I have no idea how Canadian doctors talk to each other. If her first doctor said he would not perform the hysterectomy, would that go into a file or something that other doctors would see and then refuse to perform the surgery too?

I dislike the idea of some non-doctor deciding if a procedure is necessary or not based on cost-versus-benefit analysis. I don't believe that healthcare, or education (for that matter), should be treated in any sort of profit-making way. I think that treating every human endeavor as if it were a business that folks should receive profit from is a little inhuman. On the other hand, I equally dislike the idea that a person with a medically-verifiable problem could be refused a treatment shown to resolve the problem because her doctor had emotional problems with the procedure.

Date: 2009-07-29 07:45 am (UTC)
From: [identity profile] annafdd.livejournal.com
Yeah, my mom had to suffer through five years of endometriosis before she finally got into menopause. The problem in this case was that doctors didn't diagnose it. She could have had her whole apparatus out - she was well over fifty and had a daughter already - and saved herself quite a bit of pain.

Date: 2009-07-29 07:46 am (UTC)
From: [identity profile] cpolk.livejournal.com
It can't possibly be.

in alberta, if you and your doctor "elect" to do a hysterectomy because of endemetriosis, all you're paying for is your cable tv and telephone in the hospital.

It might be a difference between "have" and "have not" provinces - the atlantic provinces are not that wealthy, and newfoundland was even less so in the time period you describe, whereas alberta is extremely wealthy and so has a lot of money to include in a health care budget. my provincial health care includes Chiropractic visits and Physical Therapy, and I know that's not included for every province.

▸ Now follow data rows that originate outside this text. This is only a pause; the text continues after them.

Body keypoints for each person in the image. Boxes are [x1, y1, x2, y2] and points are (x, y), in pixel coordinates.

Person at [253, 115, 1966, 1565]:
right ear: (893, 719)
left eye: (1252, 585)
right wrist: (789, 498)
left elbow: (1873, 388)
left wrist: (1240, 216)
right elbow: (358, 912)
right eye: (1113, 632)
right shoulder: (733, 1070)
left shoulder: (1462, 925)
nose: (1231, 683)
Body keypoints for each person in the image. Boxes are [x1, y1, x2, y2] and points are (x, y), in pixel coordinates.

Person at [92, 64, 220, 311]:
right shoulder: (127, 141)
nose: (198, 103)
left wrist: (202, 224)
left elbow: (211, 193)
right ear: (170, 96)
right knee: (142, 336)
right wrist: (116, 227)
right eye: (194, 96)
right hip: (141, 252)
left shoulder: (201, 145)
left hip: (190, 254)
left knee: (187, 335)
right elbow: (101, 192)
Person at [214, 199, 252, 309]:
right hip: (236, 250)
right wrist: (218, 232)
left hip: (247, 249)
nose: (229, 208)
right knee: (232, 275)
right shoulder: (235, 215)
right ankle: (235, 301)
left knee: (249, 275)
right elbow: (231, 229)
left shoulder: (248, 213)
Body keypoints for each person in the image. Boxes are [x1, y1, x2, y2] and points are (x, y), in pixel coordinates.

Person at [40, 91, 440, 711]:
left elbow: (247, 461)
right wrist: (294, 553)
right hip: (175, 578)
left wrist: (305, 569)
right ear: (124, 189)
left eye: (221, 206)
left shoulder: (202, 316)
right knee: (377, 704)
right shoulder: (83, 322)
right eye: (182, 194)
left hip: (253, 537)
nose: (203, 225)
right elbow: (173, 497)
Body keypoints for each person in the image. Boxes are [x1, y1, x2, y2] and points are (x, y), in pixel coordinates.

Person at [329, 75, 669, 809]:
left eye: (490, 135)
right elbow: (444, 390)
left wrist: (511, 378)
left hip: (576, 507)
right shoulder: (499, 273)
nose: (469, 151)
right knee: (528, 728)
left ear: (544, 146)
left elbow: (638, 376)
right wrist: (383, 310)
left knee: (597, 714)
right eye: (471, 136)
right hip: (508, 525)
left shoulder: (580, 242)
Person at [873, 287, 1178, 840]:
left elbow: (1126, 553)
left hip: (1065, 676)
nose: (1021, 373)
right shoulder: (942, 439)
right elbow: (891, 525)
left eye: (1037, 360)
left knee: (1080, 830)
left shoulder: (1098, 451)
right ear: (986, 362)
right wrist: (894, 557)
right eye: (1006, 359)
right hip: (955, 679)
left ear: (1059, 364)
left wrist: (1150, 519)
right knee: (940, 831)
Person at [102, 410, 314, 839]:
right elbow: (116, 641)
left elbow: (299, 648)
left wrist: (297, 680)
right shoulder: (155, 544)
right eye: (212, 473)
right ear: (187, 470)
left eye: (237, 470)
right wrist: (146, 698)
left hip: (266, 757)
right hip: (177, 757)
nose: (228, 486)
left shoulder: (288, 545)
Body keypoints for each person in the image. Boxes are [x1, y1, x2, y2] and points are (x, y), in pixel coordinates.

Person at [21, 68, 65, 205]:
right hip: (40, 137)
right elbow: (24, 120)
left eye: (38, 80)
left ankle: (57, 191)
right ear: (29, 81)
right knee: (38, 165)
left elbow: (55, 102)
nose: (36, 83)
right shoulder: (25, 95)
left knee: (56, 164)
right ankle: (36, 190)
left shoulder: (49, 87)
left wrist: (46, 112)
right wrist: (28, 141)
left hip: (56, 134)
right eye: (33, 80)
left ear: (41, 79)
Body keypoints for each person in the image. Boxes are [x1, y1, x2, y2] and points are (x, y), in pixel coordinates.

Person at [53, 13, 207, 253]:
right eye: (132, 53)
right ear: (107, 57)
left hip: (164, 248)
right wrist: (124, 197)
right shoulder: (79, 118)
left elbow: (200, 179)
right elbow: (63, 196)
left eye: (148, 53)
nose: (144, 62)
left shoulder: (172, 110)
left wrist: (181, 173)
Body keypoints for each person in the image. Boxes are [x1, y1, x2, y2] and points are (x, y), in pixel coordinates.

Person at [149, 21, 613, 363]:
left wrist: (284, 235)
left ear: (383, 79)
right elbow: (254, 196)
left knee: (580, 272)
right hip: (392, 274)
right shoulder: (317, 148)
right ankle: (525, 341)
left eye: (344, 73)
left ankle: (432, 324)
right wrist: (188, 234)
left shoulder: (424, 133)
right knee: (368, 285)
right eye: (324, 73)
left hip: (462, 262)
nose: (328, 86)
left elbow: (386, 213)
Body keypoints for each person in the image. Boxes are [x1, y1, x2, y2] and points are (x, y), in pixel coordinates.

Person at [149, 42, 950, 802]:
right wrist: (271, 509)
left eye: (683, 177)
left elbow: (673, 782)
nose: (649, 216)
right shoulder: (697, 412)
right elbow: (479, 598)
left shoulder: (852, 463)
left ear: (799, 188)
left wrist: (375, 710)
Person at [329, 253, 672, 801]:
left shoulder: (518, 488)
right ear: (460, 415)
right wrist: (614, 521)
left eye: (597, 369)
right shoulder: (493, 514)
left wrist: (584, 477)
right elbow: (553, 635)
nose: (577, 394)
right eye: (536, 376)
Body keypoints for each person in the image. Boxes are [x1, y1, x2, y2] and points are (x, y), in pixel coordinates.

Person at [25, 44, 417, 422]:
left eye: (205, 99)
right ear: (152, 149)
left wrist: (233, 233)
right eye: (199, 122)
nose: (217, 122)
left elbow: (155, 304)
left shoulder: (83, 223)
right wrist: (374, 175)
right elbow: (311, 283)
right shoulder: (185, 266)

Date: 2009-07-29 02:28 pm (UTC)
From: [identity profile] james-nicoll.livejournal.com
I can't assume that Canadian health care is the same everywhere you go.

Basic rules set by the Federal government, actual programs run by the provinces according to their abilities, political and local degree of being Alberta (Most provinces score very low Alberta levels but there's a big spike out on the prairies).

Date: 2009-07-29 12:09 pm (UTC)
ext_185346: (overdose - flashbulb_icons)
From: [identity profile] kaythay.livejournal.com
The canadian system is not rosy, agreed. Though you should know that what is covered in public healthcare coverage varies from province to province. Your friend might have gotten the short end of the stick on this one.